Speaking in the House of Commons, Mr. Trudeau said that he had raised India’s involvement in the shooting of the Sikh leader, Hardeep Singh Nijjar, directly with Prime Minister Narendra Modi at the Group of 20 summit meeting earlier this month “in no uncertain terms.”
He said the allegation was based on intelligence gathered by the Canadian government.
“Any involvement of a foreign government in the killing of a Canadian citizen on Canadian soil is an unacceptable violation of our sovereignty,” Mr. Trudeau told lawmakers.
He said Canada would pressure India to cooperate with the investigation into the killing of Mr. Nijjar, who advocated Sikh separatism.
Mélanie Joly, the foreign minister, later announced that Canada had expelled an Indian diplomat whom she described as the head of India’s intelligence agency in Canada.
India’s foreign ministry rejected the Canadian allegations on Tuesday morning as “absurd” and politically motivated, saying that Canada had long provided shelter to “Khalistani terrorists and extremists” who threaten India’s security.
Khalistan is what Sikh separatists call the independent state they seek to create.
The ministry said that Mr. Modi had “completely rejected” the allegations when Mr. Trudeau presented them to him.
“We urge the government of Canada to take prompt and effective legal action against all anti-India elements operating from their soil,” the ministry said in a statement.
It later said that it had moved to expel a senior Canadian diplomat based in India.
The allegation that India’s government was involved in a political killing in Canada is likely to further corrode relations between the two countries.
Earlier this month, Canada suspended negotiations on a trade deal with India that were scheduled to have been concluded this year — because of the assassination allegations, it now appears.
During the G20, Mr. Modi excluded Mr. Trudeau from the list of leaders with whom he held formal bilateral meetings.
Mr.
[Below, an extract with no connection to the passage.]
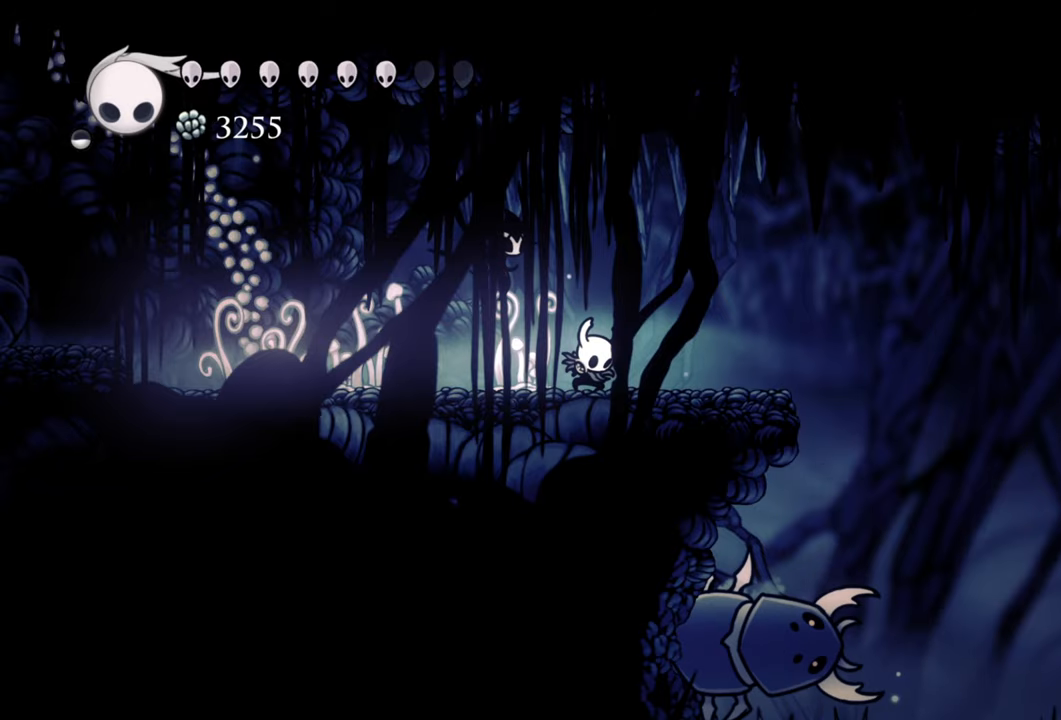
{"buttons": ["Y", "DPAD_DOWN"], "events": [[240, "DPAD_RIGHT", "up"]]}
Trudeau said many Canadians of Indian origin — they make up about 4 percent of the population — had been angered by the killing and in some cases feared for their personal safety.
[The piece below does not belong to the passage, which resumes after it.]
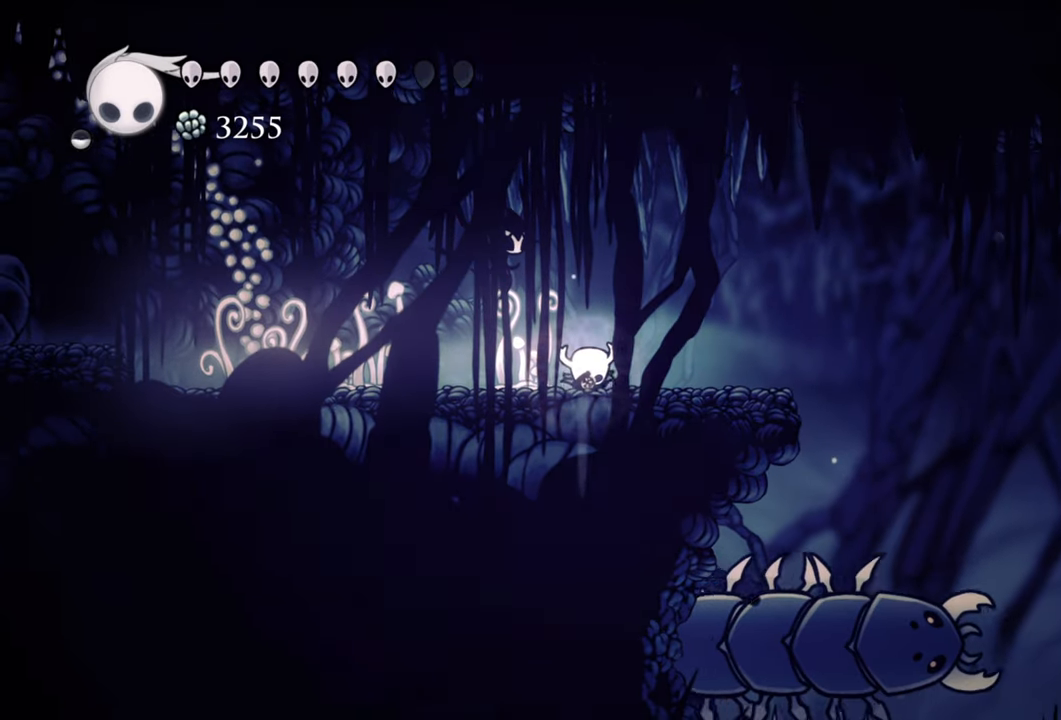
{"buttons": ["Y", "DPAD_DOWN"], "events": []}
There are about 1.4 million Canadians of Indian heritage, many of whom are Sikhs; they include Jagmeet Singh, the leader of the opposition New Democratic Party, which is keeping Mr. Trudeau’s minority government in power. Singh is a common surname and middle name in Punjab.
Mr. Nijjar, 45, was shot near a Sikh temple in Surrey, British Columbia. At a news conference in June, investigators from the Royal Canadian Mounted Police said he had been ambushed by masked men, but would not say whether the attack appeared politically motivated.
Mr. Nijjar was known for his advocacy of the creation of an independent Sikh nation, Khalistan, that would include parts of India’s Punjab state, and India had declared him a wanted terrorist.
Citing the police investigation, neither Ms. Joly nor Dominic LeBlanc, the minister of public safety, offered any details about Indian involvement in the killing.
But Mr. LeBlanc said that Jody Thomas, Mr. Trudeau’s national security adviser, as well as the head of Canada’s intelligence service, had traveled over the past few weeks “to confront the Indian intelligence agencies with these allegations.”
It was unclear from the two minister’s remarks how forthcoming the Indian government has been or what cooperation, if any, it has offered.
Ms. Joly said she planned to discuss India’s actions during meetings with Canada’s allies after she travels to New York this week for the United Nations General Assembly.
The announcement came on the same day that a judge opened a public inquiry into interference by foreign governments.
It was prompted by allegations that China is meddling in Canadian politics, but Mr. LeBlanc said that reviewing India’s actions are within the inquiry’s mandate. “Obviously these allegations are at a much more serious level,” he said.
Mr. Nijjar was vocal about the threats to his life, which were shared with Canada’s spy agency, the World Sikh Organization of Canada, a nonprofit, said in a statement.
“If these allegations are true, they represent an outrageous affront to Canada’s sovereignty,” said Pierre Poilievre, leader of the Conservative Party.
“Our citizens must be safe from extrajudicial killings of all kinds, most of all from foreign governments.”
Mr. Singh, the New Democratic Party leader, broke with protocol to address the House of Commons in Punjabi as well English and said he had spoken with Mr. Nijjar’s son.
“I could hear the pain of that loss in his voice,” Mr. Singh said. “I can only imagine how much more painful it is going to be.”